There are times when you may not have the necessary documentation to prove that something is true. Fortunately, the law does not leave you stranded if this is the case, and you can use a statutory declaration.
Statutory declarations are typically used by declarants as a way of affirming that something is true to the best of their knowledge. For example, when someone legally changes their name, and they don’t have the paperwork as proof.
The statutory declaration is a document that is commonly signed in the presence of a solicitor, although it can also be witnessed by a commissioner for oaths or notary public. The statutory declaration would effectively satisfy some legal requirement, or regulation where perhaps no other such evidence is available.
All statutory declarations are governed by the Statutory Declarations Act 1835, and they need to contain the following wording:
“I (name) do solemnly and sincerely declare, that/as follows.. .. .. .. and I make this solemn declaration conscientiously believing the same to be true, and by virtue of the provisions of the Statutory Declarations Act 1835.”
As this is a strictly legal document it is essential that the declaration made is absolutely truthful and totally accurate. For the purposes of impartiality, it means a solicitor other than the one acting for you in the legal matter concerned will be appointed and deal with the statutory declaration where one is required.
When might you need a statutory declaration?
When executors need to access money
In a situation where financial institutions have to transfer money to people legally entitled to deal with the estate of a person who has died such as the executors of a will.
Declarations of identity
You may have to prove who you are if your name is different on documentation. In this situation a statutory declaration can explain why these discrepancies exist and confirm that the person is who they say they are. It can also be used if you’ve changed your name and lost your deed poll, stating when you changed your name and what you were called in the past and what your name is currently.
Getting married abroad
When getting married overseas it will be necessary to confirm that both parties are single before the ceremony takes place. A certificate of no impediment can be obtained from the local register office, however, if you can’t obtain one you can claim you are not currently married and there’s no legal reason preventing you from getting married to anyone else by signing a statutory declaration.
When importing or exporting goods
Affirming the provenance and nature of goods for export or import.
For an OCI card
The OCU card is an Overseas Citizen of India card which allows multiple entry into the sub-continent applicable to citizens of India living overseas.
When applying to the Indian High Commission for the card it is necessary to provide evidence of eligibility. If that is unavailable, then you may be asked to provide a statutory declaration explaining why.
Applying for a patent
To declare the originality of an item when applying for a patent.
To declare the solvency of a company
Statutory Declaration of Solvency [the Declaration] is a key document in the liquidation process for a Members’ Voluntary Liquidation [ MVL]. An MVL is a solvent liquidation procedure where, from the outset, it is envisaged that all creditors will be paid in full.
How much does a statutory declaration cost?
The cost of a statutory declaration is £5 and £2 for each exhibit to a statutory declaration. This cost is fixed by law.
What does the cost of a statutory declaration cover?

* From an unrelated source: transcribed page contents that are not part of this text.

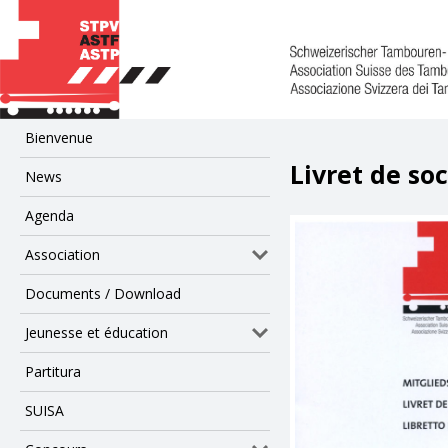
Bienvenue
Livret de soc
News
Agenda
Association
Documents / Download
Jeunesse et éducation
Partitura
SUISA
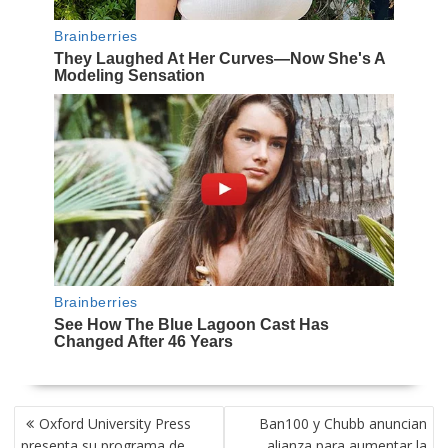
NAVEGACIÓN
Oxford University Press
Ban100 y Chubb anuncian
DE
presenta su programa de
alianza para aumentar la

The £5 cost only covers something called the “taking” of the declaration. Essentially this is the lawyer asks the person making the statutory declaration to state: “I solemnly and sincerely declare that this is my name and handwriting and that the contents of this my declaration are true.”
What does the cost of a statutory declaration not cover?
When asking “how much does a statutory declaration cost?” there are other things which need to be taken into account. You will have to pay extra for other services. These may include:
- Advice on the contents of the statutory declaration
- Guidance on how to lay out the content of the statutory declaration.
- Cost of the lawyer preparing the statutory declaration.
- Advise about the situation which necessitates the statutory declaration.
- Travel costs for a visit from a lawyer.